His partnership with Lorraine Lewis began after being introduced by longtime friend Taime Downe during a funeral for legendary rock photographer Glen LaFerman. The setting could hardly have been less conventional, but the connection quickly evolved into both a musical collaboration and a personal relationship.
West's influence is immediately apparent on their version of "Jackson." While producer Chris Johnson initially leaned toward preserving the classic arrangement, West pushed to reinvent it with an aggressive punk rock energy. The gamble paid off. The recording earned enthusiastic approval from members of the Carter Cash family while giving the timeless duet an entirely new identity.
Lewis repeatedly praises West's professionalism, humility, vocal range, and work ethic, while West consistently redirects praise back toward his collaborators. The mutual respect between them becomes one of the interview's defining themes.
His excitement extends beyond the recording studio. Touring throughout the United Kingdom left a lasting impression, reminding him of the kind of passionate rock audiences that first inspired him to pursue music. That experience helped pave the way for Blacklist Union's upcoming European tour alongside Faster Pussycat, with Femme Fatale joining the lineup to bring both of his current musical worlds together on the same stage.

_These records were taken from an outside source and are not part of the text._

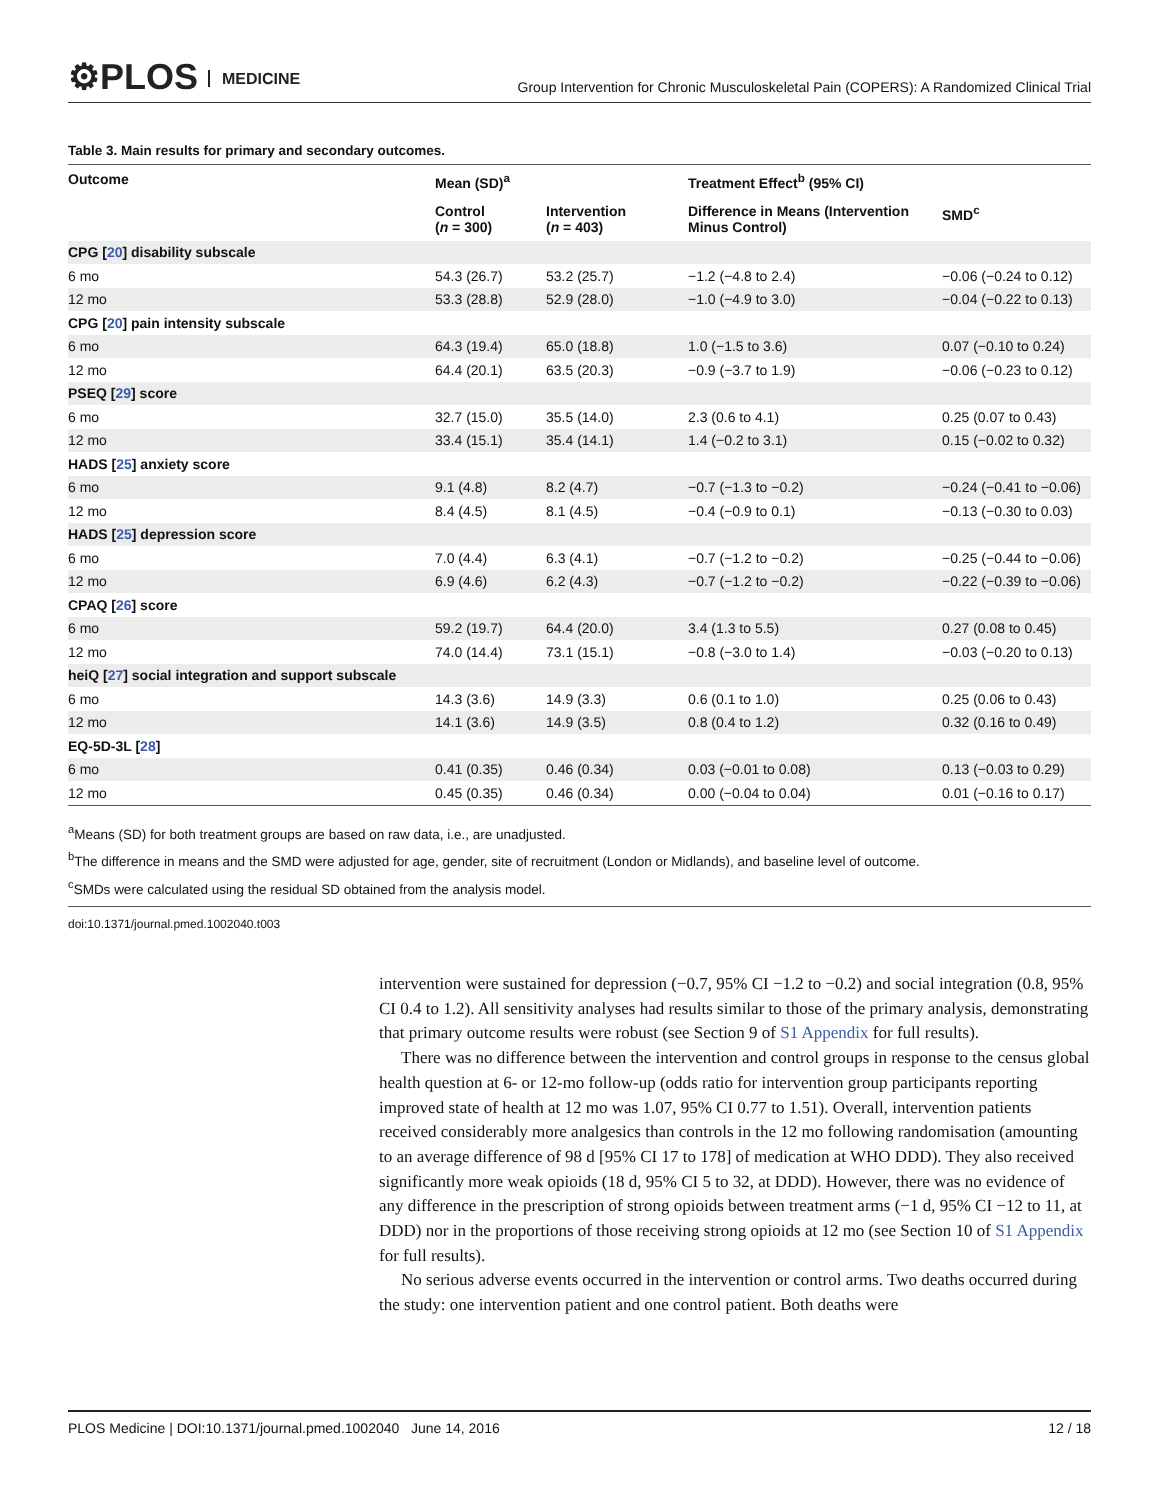⚙PLOS MEDICINE
Group Intervention for Chronic Musculoskeletal Pain (COPERS): A Randomized Clinical Trial
Table 3. Main results for primary and secondary outcomes.
| Outcome | Mean (SD)<sup>a</sup> | | Treatment Effect<sup>b</sup> (95% CI) | |
| --- | --- | --- | --- | --- |
| | Control ( n = 300) | Intervention ( n = 403) | Difference in Means (Intervention Minus Control) | SMD<sup>c</sup> |
| CPG [ 20 ] disability subscale | | | | |
| 6 mo | 54.3 (26.7) | 53.2 (25.7) | −1.2 (−4.8 to 2.4) | −0.06 (−0.24 to 0.12) |
| 12 mo | 53.3 (28.8) | 52.9 (28.0) | −1.0 (−4.9 to 3.0) | −0.04 (−0.22 to 0.13) |
| CPG [ 20 ] pain intensity subscale | | | | |
| 6 mo | 64.3 (19.4) | 65.0 (18.8) | 1.0 (−1.5 to 3.6) | 0.07 (−0.10 to 0.24) |
| 12 mo | 64.4 (20.1) | 63.5 (20.3) | −0.9 (−3.7 to 1.9) | −0.06 (−0.23 to 0.12) |
| PSEQ [ 29 ] score | | | | |
| 6 mo | 32.7 (15.0) | 35.5 (14.0) | 2.3 (0.6 to 4.1) | 0.25 (0.07 to 0.43) |
| 12 mo | 33.4 (15.1) | 35.4 (14.1) | 1.4 (−0.2 to 3.1) | 0.15 (−0.02 to 0.32) |
| HADS [ 25 ] anxiety score | | | | |
| 6 mo | 9.1 (4.8) | 8.2 (4.7) | −0.7 (−1.3 to −0.2) | −0.24 (−0.41 to −0.06) |
| 12 mo | 8.4 (4.5) | 8.1 (4.5) | −0.4 (−0.9 to 0.1) | −0.13 (−0.30 to 0.03) |
| HADS [ 25 ] depression score | | | | |
| 6 mo | 7.0 (4.4) | 6.3 (4.1) | −0.7 (−1.2 to −0.2) | −0.25 (−0.44 to −0.06) |
| 12 mo | 6.9 (4.6) | 6.2 (4.3) | −0.7 (−1.2 to −0.2) | −0.22 (−0.39 to −0.06) |
| CPAQ [ 26 ] score | | | | |
| 6 mo | 59.2 (19.7) | 64.4 (20.0) | 3.4 (1.3 to 5.5) | 0.27 (0.08 to 0.45) |
| 12 mo | 74.0 (14.4) | 73.1 (15.1) | −0.8 (−3.0 to 1.4) | −0.03 (−0.20 to 0.13) |
| heiQ [ 27 ] social integration and support subscale | | | | |
| 6 mo | 14.3 (3.6) | 14.9 (3.3) | 0.6 (0.1 to 1.0) | 0.25 (0.06 to 0.43) |
| 12 mo | 14.1 (3.6) | 14.9 (3.5) | 0.8 (0.4 to 1.2) | 0.32 (0.16 to 0.49) |
| EQ-5D-3L [ 28 ] | | | | |
| 6 mo | 0.41 (0.35) | 0.46 (0.34) | 0.03 (−0.01 to 0.08) | 0.13 (−0.03 to 0.29) |
| 12 mo | 0.45 (0.35) | 0.46 (0.34) | 0.00 (−0.04 to 0.04) | 0.01 (−0.16 to 0.17) |
<sup>a</sup> Means (SD) for both treatment groups are based on raw data, i.e., are unadjusted.
<sup>b</sup> The difference in means and the SMD were adjusted for age, gender, site of recruitment (London or Midlands), and baseline level of outcome.
<sup>c</sup> SMDs were calculated using the residual SD obtained from the analysis model.
doi:10.1371/journal.pmed.1002040.t003
intervention were sustained for depression (−0.7, 95% CI −1.2 to −0.2) and social integration (0.8, 95% CI 0.4 to 1.2). All sensitivity analyses had results similar to those of the primary analysis, demonstrating that primary outcome results were robust (see Section 9 of S1 Appendix for full results).
There was no difference between the intervention and control groups in response to the census global health question at 6- or 12-mo follow-up (odds ratio for intervention group participants reporting improved state of health at 12 mo was 1.07, 95% CI 0.77 to 1.51). Overall, intervention patients received considerably more analgesics than controls in the 12 mo following randomisation (amounting to an average difference of 98 d [95% CI 17 to 178] of medication at WHO DDD). They also received significantly more weak opioids (18 d, 95% CI 5 to 32, at DDD). However, there was no evidence of any difference in the prescription of strong opioids between treatment arms (−1 d, 95% CI −12 to 11, at DDD) nor in the proportions of those receiving strong opioids at 12 mo (see Section 10 of S1 Appendix for full results).
No serious adverse events occurred in the intervention or control arms. Two deaths occurred during the study: one intervention patient and one control patient. Both deaths were
PLOS Medicine | DOI:10.1371/journal.pmed.1002040 June 14, 2016 12 / 18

Even after decades in music, West remains deeply curious. He embraces everything from Johnny Cash and Tears for Fears to newer artists like Yungblud without worrying about genre boundaries or expectations. Good songs matter more than labels.
There is something refreshing about that honesty.
Tony West does not present himself as someone who has all the answers. Instead, he offers the perspective of someone who has spent years asking difficult questions, surviving difficult seasons, and allowing those experiences to shape both the man and the music.
In an industry that often rewards image over authenticity, that may be the most rebellious thing a rock singer can do.